From Around The Web

Tuesdays are supposed to mark turnarounds in the market, moving in the opposite direction after a big move on Monday. Not this time! After cratering 112 points on Monday, the S&P 500 (SPY) fell another 98 points, with a two-day decline of 6.3%. That’s the largest two-day loss since August 2015. The most recent two-day decline of over 6% was when the market was correcting after its parabolic move from late 2017/early 2018.

Breadth, as can be expected, was also terrible. NYSE advances minus declines was over -2,500 on both days. That is the worst breadth over two days since early February ’18. After this similar occurrence two years ago, the “500” continued lower a third day before closing higher. Back in August 2015, the index fell sharply for a third day also before bouncing nicely.

The good news is that we have seen a couple of days where investors threw the baby out with the bath water. Basically, everything was dumped.

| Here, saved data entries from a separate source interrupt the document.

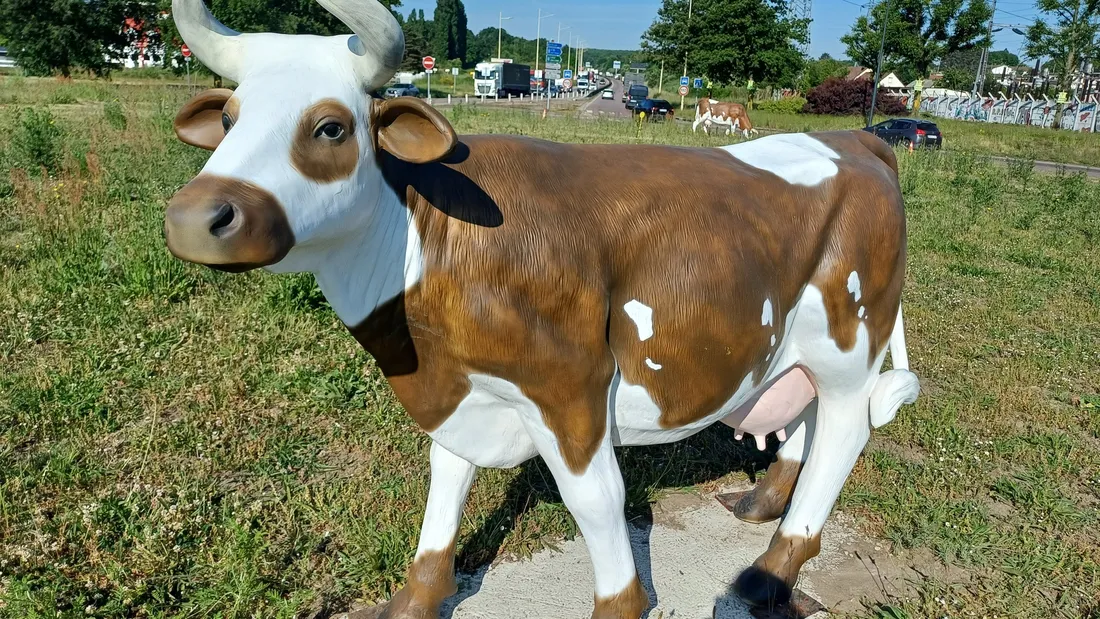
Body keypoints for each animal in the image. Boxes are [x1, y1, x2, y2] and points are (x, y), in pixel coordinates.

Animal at [164, 0, 921, 616]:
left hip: (850, 341)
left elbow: (597, 499)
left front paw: (620, 604)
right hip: (798, 345)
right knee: (807, 417)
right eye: (229, 117)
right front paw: (416, 598)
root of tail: (860, 140)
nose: (195, 217)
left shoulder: (570, 387)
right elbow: (444, 485)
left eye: (329, 127)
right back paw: (759, 504)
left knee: (844, 432)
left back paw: (771, 572)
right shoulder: (461, 386)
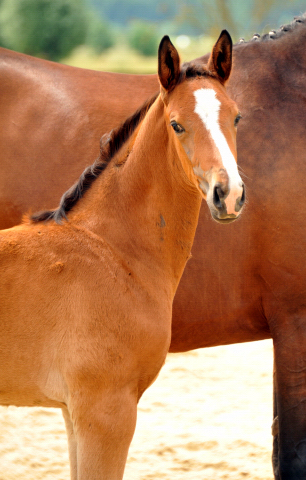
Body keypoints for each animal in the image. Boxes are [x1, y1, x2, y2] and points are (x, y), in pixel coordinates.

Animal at [0, 13, 306, 478]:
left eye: (237, 118)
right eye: (177, 124)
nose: (229, 195)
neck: (108, 251)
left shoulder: (75, 412)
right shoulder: (105, 410)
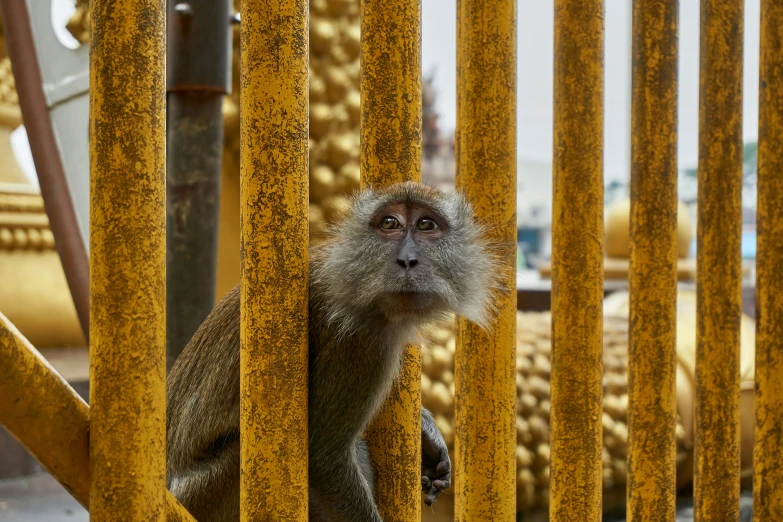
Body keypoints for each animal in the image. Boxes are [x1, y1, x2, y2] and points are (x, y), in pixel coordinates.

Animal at [165, 181, 502, 516]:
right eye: (389, 223)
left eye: (426, 225)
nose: (407, 260)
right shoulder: (361, 339)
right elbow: (324, 456)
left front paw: (427, 430)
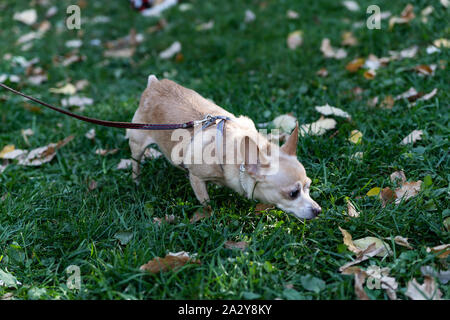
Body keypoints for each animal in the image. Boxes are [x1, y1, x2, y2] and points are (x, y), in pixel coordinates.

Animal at [128, 75, 322, 220]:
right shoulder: (196, 178)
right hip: (137, 142)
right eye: (293, 193)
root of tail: (154, 84)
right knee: (135, 162)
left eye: (308, 187)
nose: (318, 210)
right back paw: (136, 182)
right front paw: (211, 216)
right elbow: (206, 202)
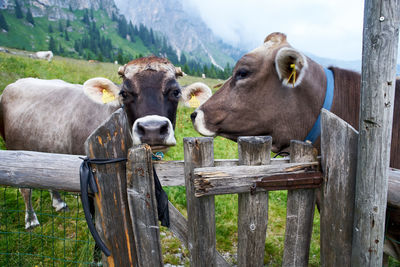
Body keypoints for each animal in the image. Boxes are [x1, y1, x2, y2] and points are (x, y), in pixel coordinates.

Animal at [0, 56, 211, 228]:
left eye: (175, 92)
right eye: (124, 93)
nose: (152, 129)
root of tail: (14, 84)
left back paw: (59, 202)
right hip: (16, 150)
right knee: (25, 189)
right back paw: (31, 220)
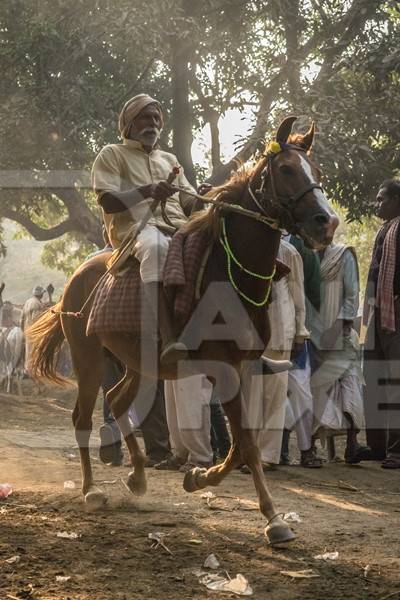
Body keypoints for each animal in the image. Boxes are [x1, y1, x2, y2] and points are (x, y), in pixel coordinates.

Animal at [27, 115, 338, 548]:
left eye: (319, 172)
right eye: (287, 169)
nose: (327, 222)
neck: (229, 271)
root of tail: (78, 276)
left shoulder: (242, 366)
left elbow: (240, 445)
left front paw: (197, 477)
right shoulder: (223, 368)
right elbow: (245, 446)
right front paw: (273, 519)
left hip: (138, 362)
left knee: (119, 402)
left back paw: (137, 477)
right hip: (87, 359)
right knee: (82, 417)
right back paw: (91, 490)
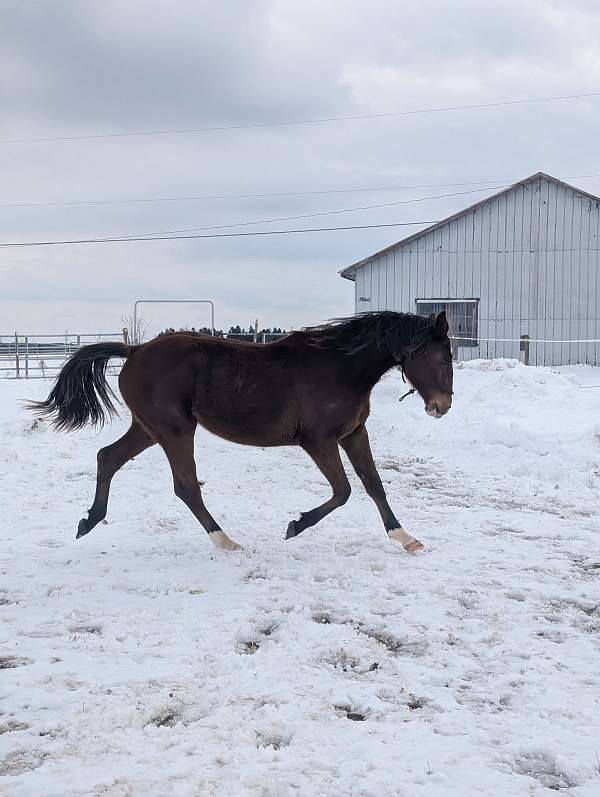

The best-performing sector on Tuesday was Consumer Staples; but even this group, which is supposed to help investors during market weakness, fell almost 2%. Energy, Materials, Industrials, Technology and Healthcare all fell over 3%. Defensive Utilities fell 2% with interest rates at all-time lows.

The “500” has cycled into oversold territory with the 14-day RSI at 28. This is the most oversold on a daily basis since August 5, 2019. Preliminary put/call data showed high levels of fear on Tuesday, a good technical sign. The “500” held support near 3,125 (50% retracement) with the next area down at 3,050. With the steep decline, rallies could be sharp — so stay on your toes.